EXTRACTED INFORMATION
========

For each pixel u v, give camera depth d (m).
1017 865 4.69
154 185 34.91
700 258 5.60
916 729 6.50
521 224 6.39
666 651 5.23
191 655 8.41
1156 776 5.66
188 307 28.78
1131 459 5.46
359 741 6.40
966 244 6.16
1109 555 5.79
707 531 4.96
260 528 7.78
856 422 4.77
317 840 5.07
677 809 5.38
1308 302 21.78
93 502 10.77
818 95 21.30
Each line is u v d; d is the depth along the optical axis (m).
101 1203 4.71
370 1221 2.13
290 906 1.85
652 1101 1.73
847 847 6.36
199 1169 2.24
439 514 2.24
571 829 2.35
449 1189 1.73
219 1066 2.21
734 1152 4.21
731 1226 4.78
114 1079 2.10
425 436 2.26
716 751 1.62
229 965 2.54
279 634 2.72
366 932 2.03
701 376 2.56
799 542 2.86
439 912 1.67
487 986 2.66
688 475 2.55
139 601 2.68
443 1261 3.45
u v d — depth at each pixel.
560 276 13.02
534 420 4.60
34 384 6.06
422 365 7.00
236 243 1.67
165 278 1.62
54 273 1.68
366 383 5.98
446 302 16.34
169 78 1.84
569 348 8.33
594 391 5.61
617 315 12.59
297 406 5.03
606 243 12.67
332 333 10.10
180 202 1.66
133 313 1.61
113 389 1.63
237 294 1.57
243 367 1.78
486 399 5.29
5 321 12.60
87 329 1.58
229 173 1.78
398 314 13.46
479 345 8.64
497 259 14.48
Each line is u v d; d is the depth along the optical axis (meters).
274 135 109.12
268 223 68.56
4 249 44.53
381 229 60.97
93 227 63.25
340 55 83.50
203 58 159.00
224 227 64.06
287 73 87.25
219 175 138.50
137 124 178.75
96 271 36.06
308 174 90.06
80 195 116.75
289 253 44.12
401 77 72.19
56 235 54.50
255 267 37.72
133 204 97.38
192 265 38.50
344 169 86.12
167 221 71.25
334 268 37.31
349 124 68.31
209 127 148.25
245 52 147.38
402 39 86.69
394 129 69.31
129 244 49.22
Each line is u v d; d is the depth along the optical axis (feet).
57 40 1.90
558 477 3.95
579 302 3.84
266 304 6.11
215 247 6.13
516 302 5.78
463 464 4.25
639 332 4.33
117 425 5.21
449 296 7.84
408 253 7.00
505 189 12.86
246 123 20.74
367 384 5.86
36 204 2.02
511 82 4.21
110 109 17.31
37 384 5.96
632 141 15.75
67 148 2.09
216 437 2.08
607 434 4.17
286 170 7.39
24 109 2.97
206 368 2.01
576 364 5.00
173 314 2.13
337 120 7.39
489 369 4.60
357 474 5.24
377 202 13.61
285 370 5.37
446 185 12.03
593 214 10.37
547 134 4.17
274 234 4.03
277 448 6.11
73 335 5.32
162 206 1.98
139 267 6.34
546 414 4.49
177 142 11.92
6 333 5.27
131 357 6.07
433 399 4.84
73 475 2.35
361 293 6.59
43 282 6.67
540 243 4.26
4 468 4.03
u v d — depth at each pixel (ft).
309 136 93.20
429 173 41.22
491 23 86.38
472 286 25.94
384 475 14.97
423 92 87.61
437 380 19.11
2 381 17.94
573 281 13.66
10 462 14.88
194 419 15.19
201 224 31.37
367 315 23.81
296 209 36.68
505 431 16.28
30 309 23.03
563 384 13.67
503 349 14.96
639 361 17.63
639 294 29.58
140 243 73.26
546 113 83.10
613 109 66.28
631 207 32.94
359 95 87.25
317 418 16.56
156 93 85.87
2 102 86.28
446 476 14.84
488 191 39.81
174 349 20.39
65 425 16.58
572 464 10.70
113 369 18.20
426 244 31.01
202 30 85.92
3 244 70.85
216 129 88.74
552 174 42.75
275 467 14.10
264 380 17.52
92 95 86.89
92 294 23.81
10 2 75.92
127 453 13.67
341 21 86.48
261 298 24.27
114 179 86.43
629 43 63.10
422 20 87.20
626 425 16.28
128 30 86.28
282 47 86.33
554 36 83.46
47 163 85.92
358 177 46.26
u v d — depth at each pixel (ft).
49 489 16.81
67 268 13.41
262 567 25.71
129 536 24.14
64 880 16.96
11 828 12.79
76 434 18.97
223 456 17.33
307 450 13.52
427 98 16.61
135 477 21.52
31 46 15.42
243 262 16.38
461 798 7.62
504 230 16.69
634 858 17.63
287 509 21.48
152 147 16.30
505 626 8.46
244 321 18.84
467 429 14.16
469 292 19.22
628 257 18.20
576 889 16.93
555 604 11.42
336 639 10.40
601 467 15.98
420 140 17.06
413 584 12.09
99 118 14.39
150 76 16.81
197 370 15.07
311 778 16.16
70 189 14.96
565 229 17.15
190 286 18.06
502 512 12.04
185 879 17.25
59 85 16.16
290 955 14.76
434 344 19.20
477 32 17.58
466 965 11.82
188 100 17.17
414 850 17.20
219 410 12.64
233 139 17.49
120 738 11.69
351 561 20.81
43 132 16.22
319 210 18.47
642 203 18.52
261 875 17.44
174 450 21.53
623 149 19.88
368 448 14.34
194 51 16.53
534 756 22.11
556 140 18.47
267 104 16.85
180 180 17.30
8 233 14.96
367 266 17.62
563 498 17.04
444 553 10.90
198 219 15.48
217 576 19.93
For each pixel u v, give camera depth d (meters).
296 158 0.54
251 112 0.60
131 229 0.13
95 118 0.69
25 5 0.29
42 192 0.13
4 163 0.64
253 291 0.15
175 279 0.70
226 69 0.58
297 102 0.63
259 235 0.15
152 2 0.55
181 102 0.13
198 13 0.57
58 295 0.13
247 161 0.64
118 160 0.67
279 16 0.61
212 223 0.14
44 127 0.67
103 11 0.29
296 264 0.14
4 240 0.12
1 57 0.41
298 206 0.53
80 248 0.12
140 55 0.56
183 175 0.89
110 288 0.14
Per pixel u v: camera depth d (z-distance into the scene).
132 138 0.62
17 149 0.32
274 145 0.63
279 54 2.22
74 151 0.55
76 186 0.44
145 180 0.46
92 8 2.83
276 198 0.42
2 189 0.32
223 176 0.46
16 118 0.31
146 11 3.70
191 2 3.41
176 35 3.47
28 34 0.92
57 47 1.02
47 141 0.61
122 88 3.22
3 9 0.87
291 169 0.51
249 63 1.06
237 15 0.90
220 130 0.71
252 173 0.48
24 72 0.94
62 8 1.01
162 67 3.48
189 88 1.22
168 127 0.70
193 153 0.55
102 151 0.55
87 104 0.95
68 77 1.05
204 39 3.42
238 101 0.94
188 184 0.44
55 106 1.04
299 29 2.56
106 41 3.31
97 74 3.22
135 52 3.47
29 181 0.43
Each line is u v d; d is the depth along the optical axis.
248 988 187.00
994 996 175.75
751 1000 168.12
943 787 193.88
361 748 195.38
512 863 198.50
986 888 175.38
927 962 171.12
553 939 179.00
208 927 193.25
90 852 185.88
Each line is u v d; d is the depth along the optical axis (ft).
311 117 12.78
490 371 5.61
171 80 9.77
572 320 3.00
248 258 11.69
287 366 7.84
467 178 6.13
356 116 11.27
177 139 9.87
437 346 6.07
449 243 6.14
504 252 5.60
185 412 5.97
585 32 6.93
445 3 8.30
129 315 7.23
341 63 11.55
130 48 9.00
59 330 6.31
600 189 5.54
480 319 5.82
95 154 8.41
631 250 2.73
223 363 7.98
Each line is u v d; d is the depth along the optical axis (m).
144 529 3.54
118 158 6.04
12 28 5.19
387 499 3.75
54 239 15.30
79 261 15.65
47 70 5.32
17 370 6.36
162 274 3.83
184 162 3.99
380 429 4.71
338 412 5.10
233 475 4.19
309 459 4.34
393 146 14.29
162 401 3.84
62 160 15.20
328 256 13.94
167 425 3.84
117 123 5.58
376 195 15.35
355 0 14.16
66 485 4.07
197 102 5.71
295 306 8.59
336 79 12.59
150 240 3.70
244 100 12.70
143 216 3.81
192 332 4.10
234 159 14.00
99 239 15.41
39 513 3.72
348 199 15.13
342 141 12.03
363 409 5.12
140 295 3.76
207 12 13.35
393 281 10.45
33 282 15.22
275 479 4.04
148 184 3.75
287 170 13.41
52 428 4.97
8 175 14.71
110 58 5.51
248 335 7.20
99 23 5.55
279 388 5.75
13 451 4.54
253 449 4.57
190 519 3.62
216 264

========

WHAT IS EXPECTED
Only the lines from the beginning of the material above through the line with "486 399 5.29" are wanted; extract them exactly.

TASK OUTPUT
For each pixel u v, give camera depth d (m).
1017 865 4.69
154 185 34.91
700 258 5.60
916 729 6.50
521 224 6.39
666 651 5.23
191 655 8.41
1156 776 5.66
188 307 28.78
1131 459 5.46
359 741 6.40
966 244 6.16
1109 555 5.79
707 531 4.96
260 528 7.78
856 422 4.77
317 840 5.07
677 809 5.38
1308 302 21.78
93 502 10.77
818 95 21.30
Each line is u v d; d is the depth along the optical axis (m).
101 1203 4.71
370 1221 2.13
290 906 1.85
652 1101 1.73
847 847 6.36
199 1169 2.24
439 514 2.24
571 829 2.35
449 1189 1.73
219 1066 2.21
734 1152 4.21
731 1226 4.78
114 1079 2.10
425 436 2.26
716 751 1.62
229 965 2.54
279 634 2.72
366 932 2.03
701 376 2.56
799 542 2.86
439 912 1.67
487 986 2.66
688 475 2.55
139 601 2.68
443 1261 3.45
u v d — depth at each pixel.
560 276 13.02
534 420 4.60
34 384 6.06
422 365 7.00
236 243 1.67
165 278 1.62
54 273 1.68
366 383 5.98
446 302 16.34
169 78 1.84
569 348 8.33
594 391 5.61
617 315 12.59
297 406 5.03
606 243 12.67
332 333 10.10
180 202 1.66
133 313 1.61
113 389 1.63
237 294 1.57
243 367 1.78
486 399 5.29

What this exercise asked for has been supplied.